Faced with a Red Knot population crisis, a group of conservation organizations is attempting a new approach to protecting the iconic bird – social marketing. 


Using the same marketing principles traditionally used to sell products, these organizations aim to promote ideas to change attitudes and behaviors. Still in its early stages, the group is laying the groundwork for a social marketing and outreach campaign to connect the human population of Delaware Bay region to their Red Knot neighbors.


Red Knots and other migratory shorebirds travel remarkable distances each spring from South America to their breeding grounds in the Arctic. On the way north, the birds must stop to replenish their depleted fat reserves. For thousands of years, Red Knots have made that stop at the Delaware Bay in New Jersey and Delaware, to fatten-up on once abundant horseshoe crab eggs.

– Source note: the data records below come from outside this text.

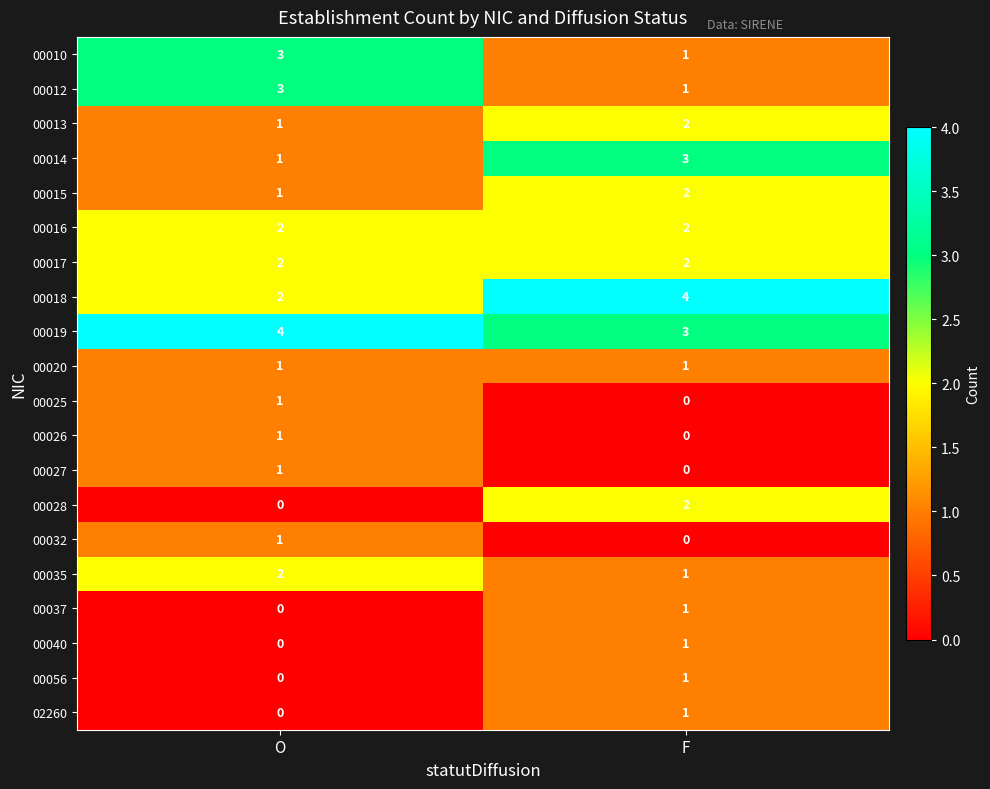

The value of 00012 at O is 3. True or false?

True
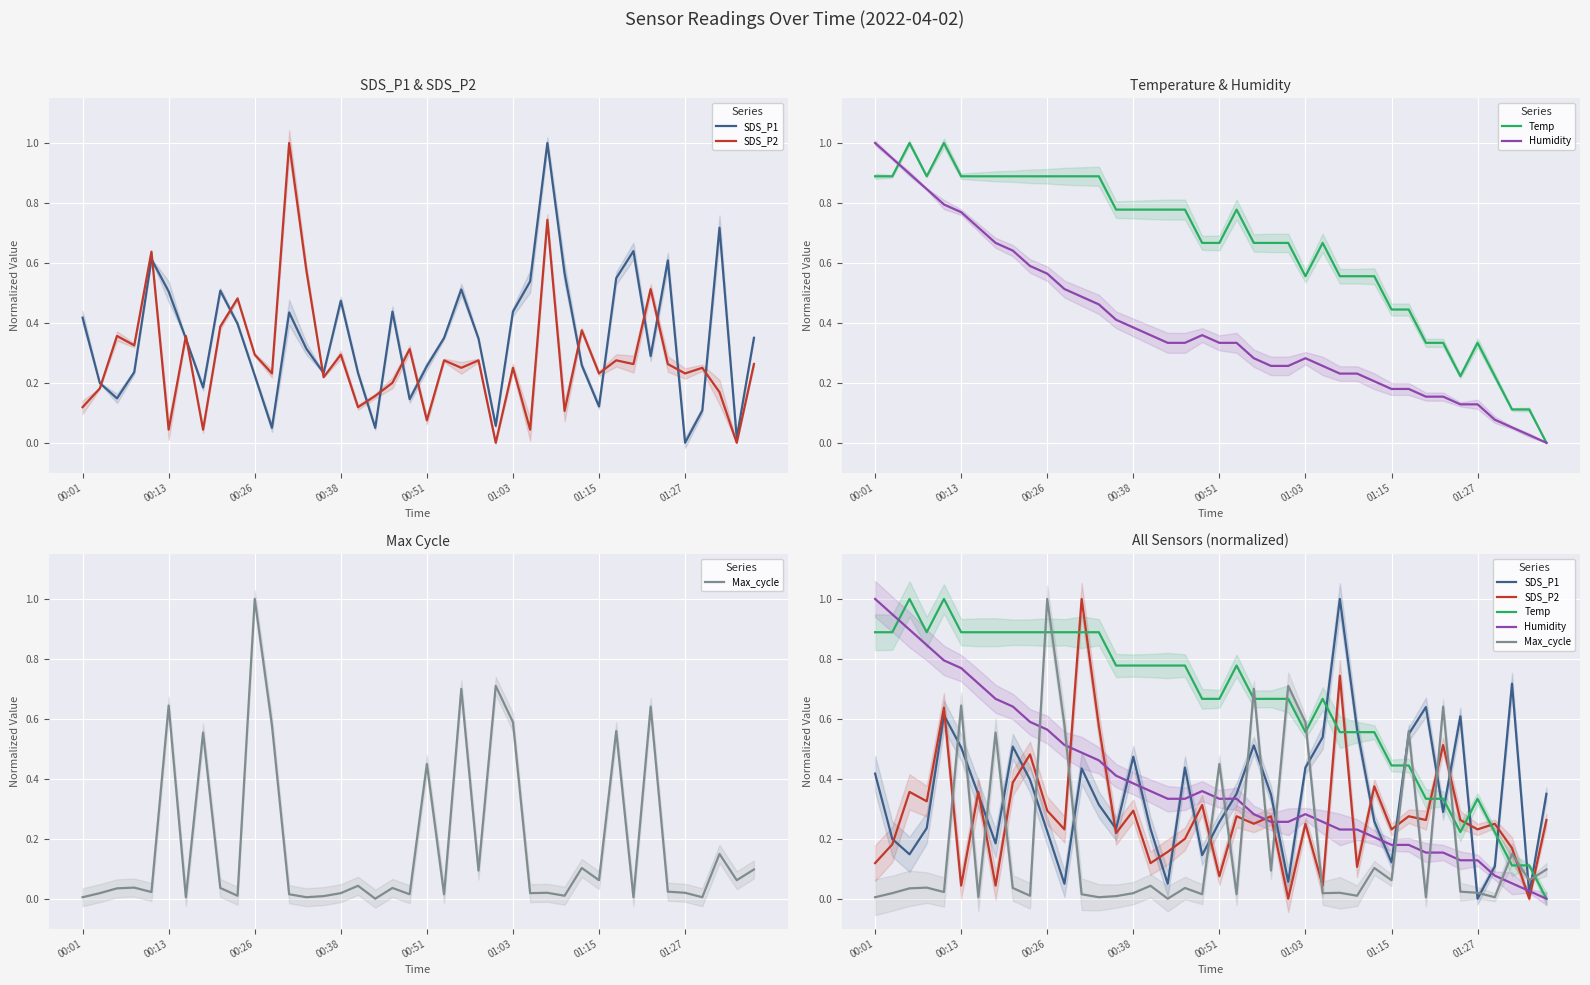

The Temp series shows 0.1 at 36. True or false?

False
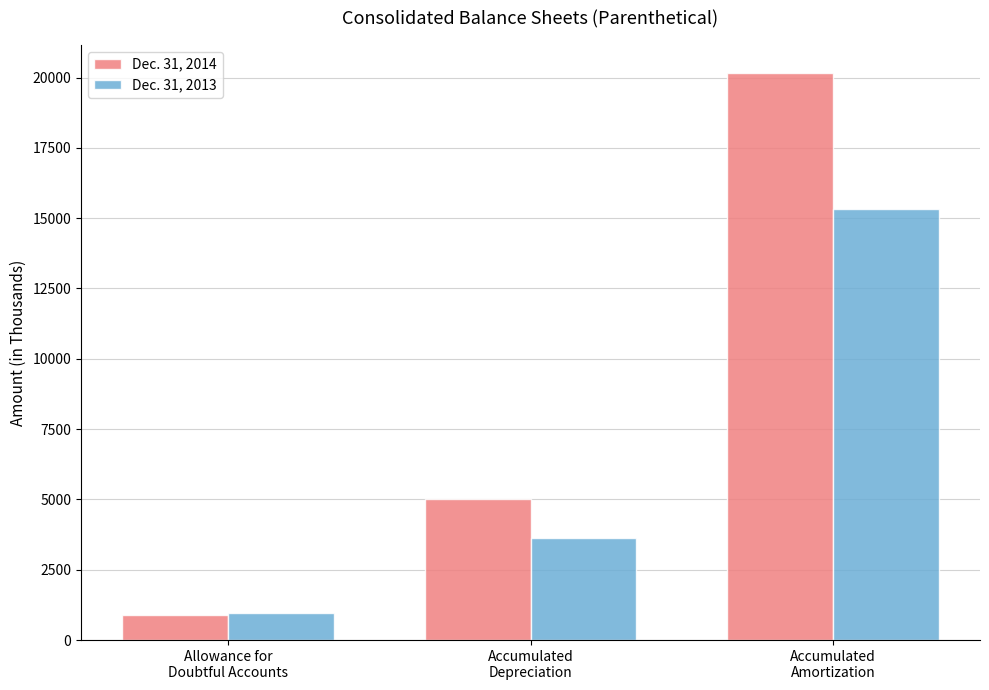

At which category is the sum across all series the highest?

Accumulated
Amortization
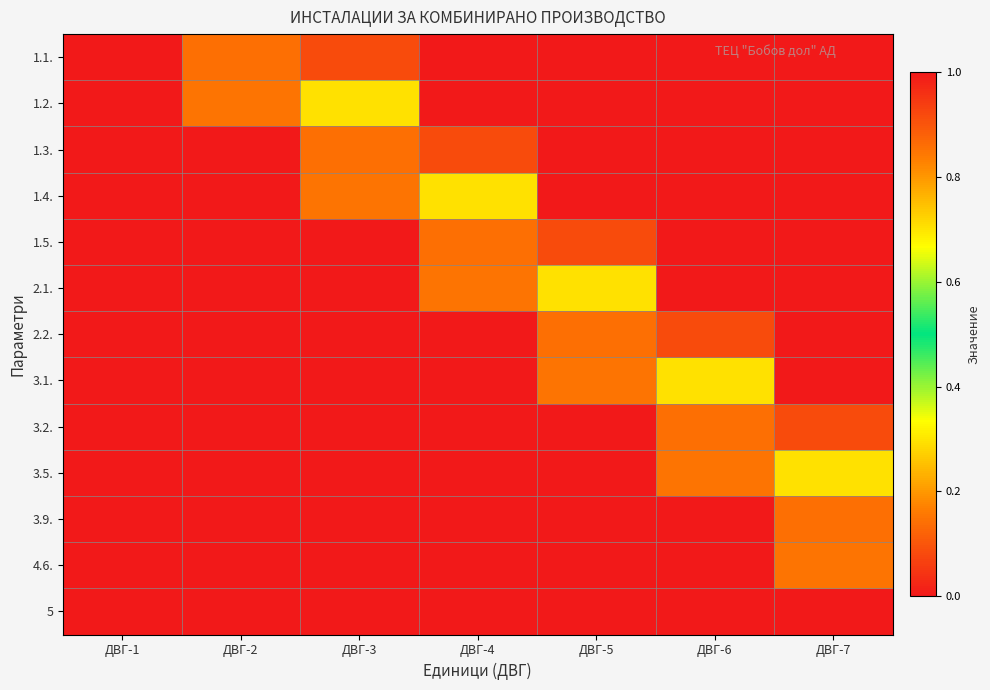

Which series changed the most between ДВГ-1 and ДВГ-2?

1.1.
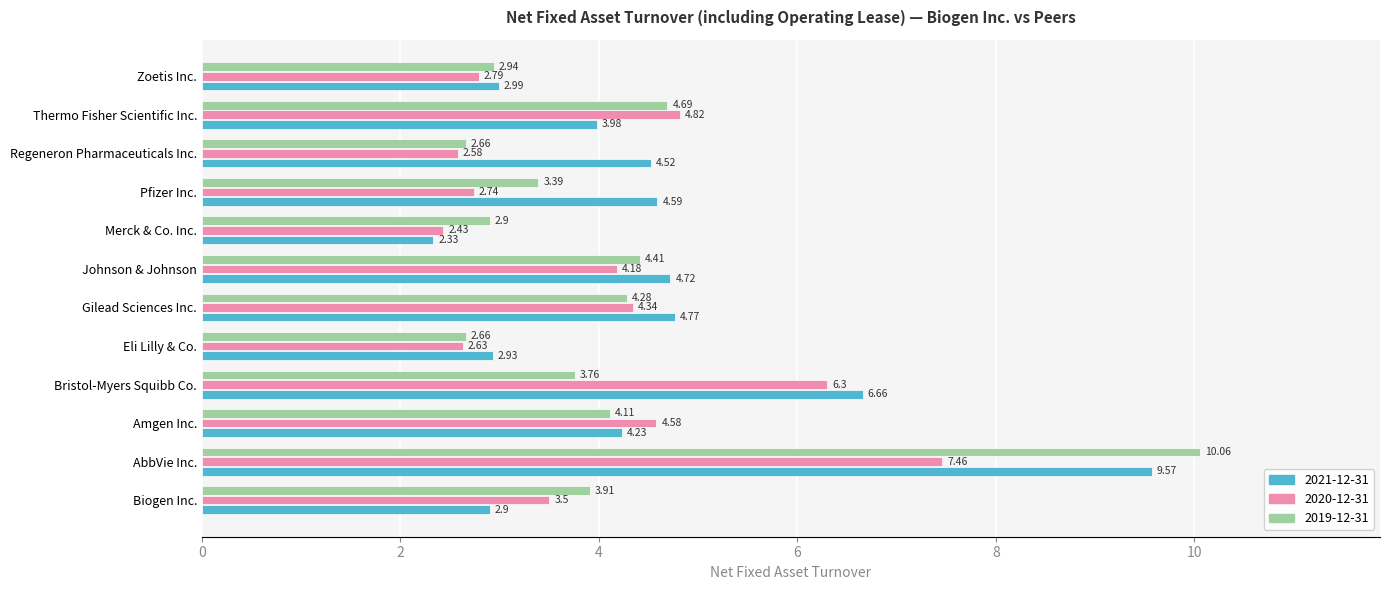

What is the difference between the 2020-12-31 values at AbbVie Inc. and Zoetis Inc.?

4.7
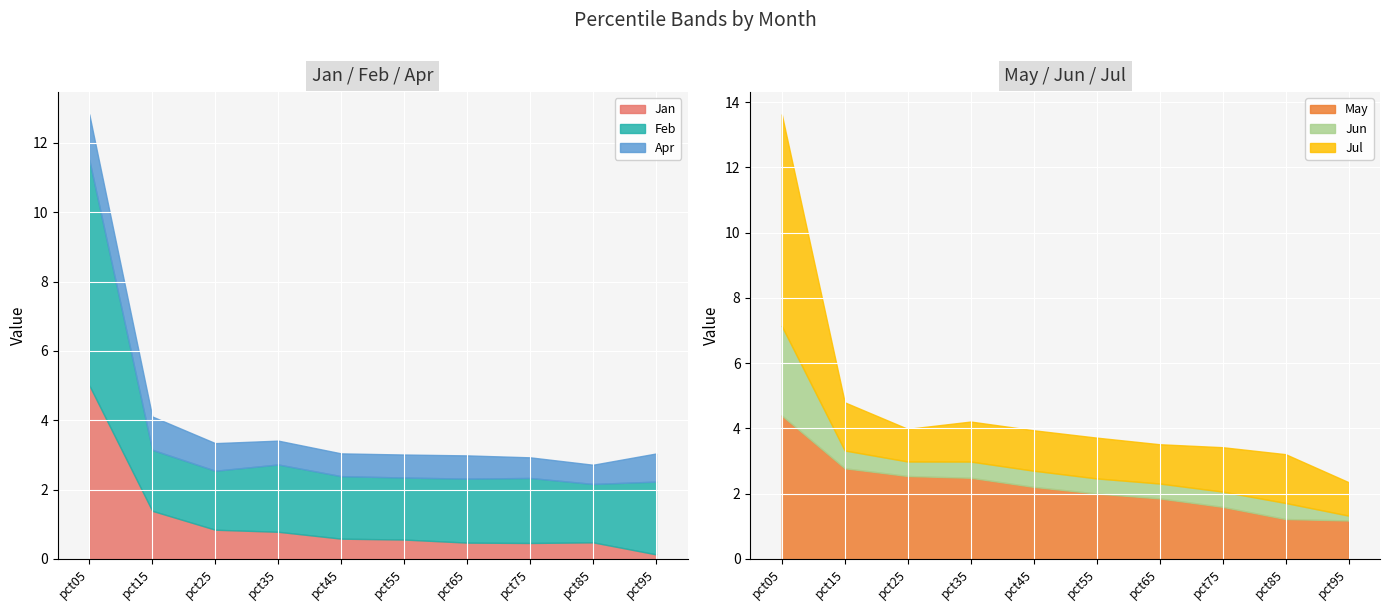

What is the maximum value for Feb?

6.5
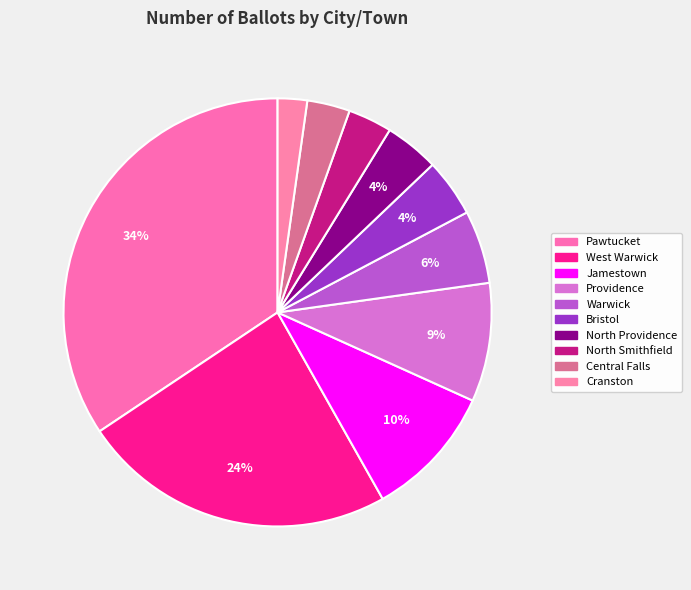

Is it true that North Providence is 15% of the pie?

False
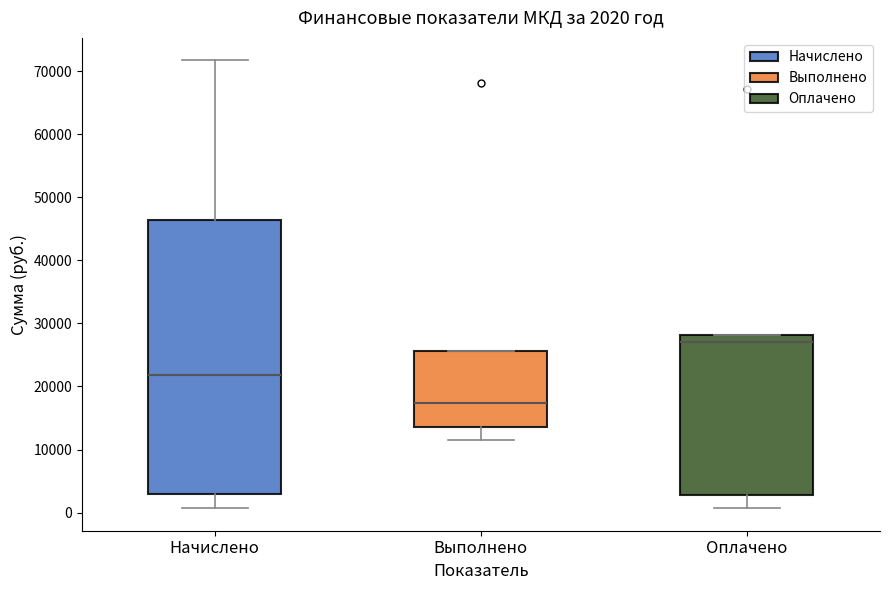

Comparing the boxes themselves (not the whiskers), which one is the tallest?

Начислено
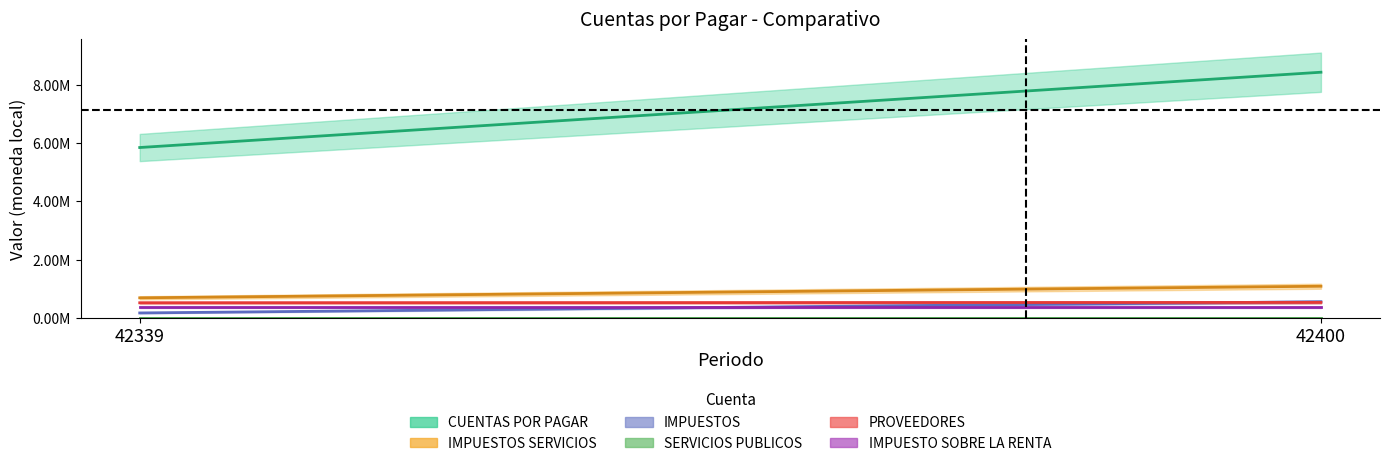

What is the sum of the PROVEEDORES values at 42339 and 42400?

1043587.9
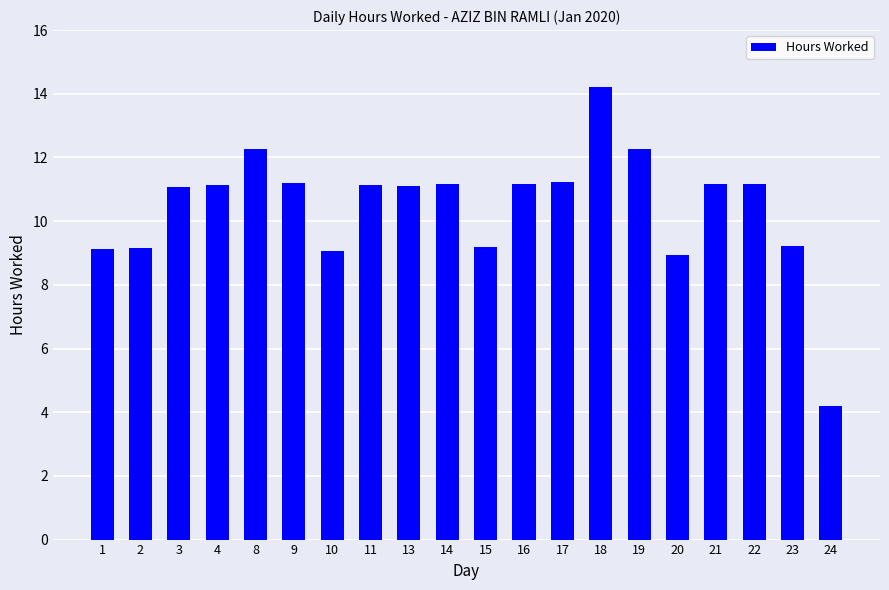

What is the difference between the maximum and second lowest values?

5.3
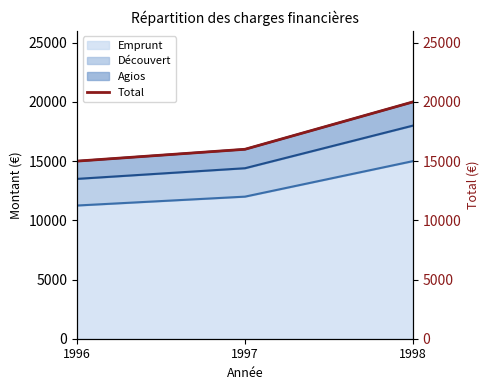

Which category has the highest value in the Emprunt series?

1998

The Bay is so important for migration of Red Knots and several other shorebird species that in 1986 it became the first designated site in the Western Hemisphere Shorebird Reserve Network. Red Knot populations, however, have been in sharp decline for fifteen years. Research has shown that the primary threat to the Red Knot is the overfishing of horseshoe crabs and the resulting scarcity of horseshoe crab eggs.


“Because the supply of horseshoe crab eggs is depleted, many of the birds don’t have the fuel to reach the Canadian Arctic to lay their own,” said Charles Duncan, director of Manomet’s Shorebird Recovery Project, which is leading the early stages of this effort.


To date, limits on horseshoe crab fishing have been ineffective, with little if any detectable recovery of their populations. Duncan said that a successful and enduring conservation effort in the Delaware Bay must also benefit the surrounding community and have the support of local stakeholders. Manomet staff are teaming with a leading firm in the use of social marketing for the environment.


“We need to change the way we think about the Delaware Bay,” said Larry Niles, of the Conserve Wildlife Foundation of New Jersey.


In order to understand the cultural barriers to conservation, the team is researching residents’ perceptions of the Delaware Bay and its shorebirds. The initial research was funded by Manomet, and Duncan is fundraising to support the social marketing campaign itself.


The good news is that scientists feel confident they know the steps that will result in species recovery.


“The science is strong,” Duncan said. “The greatest challenge is finding a way to reconcile that science with community values.  We worked with RARE and our local partners on three social marketing campaigns in Patagonia, Argentina for Red Knots.  The conservation outcomes were more than impressive.  Now we want to replicate those successes at Delaware Bay.”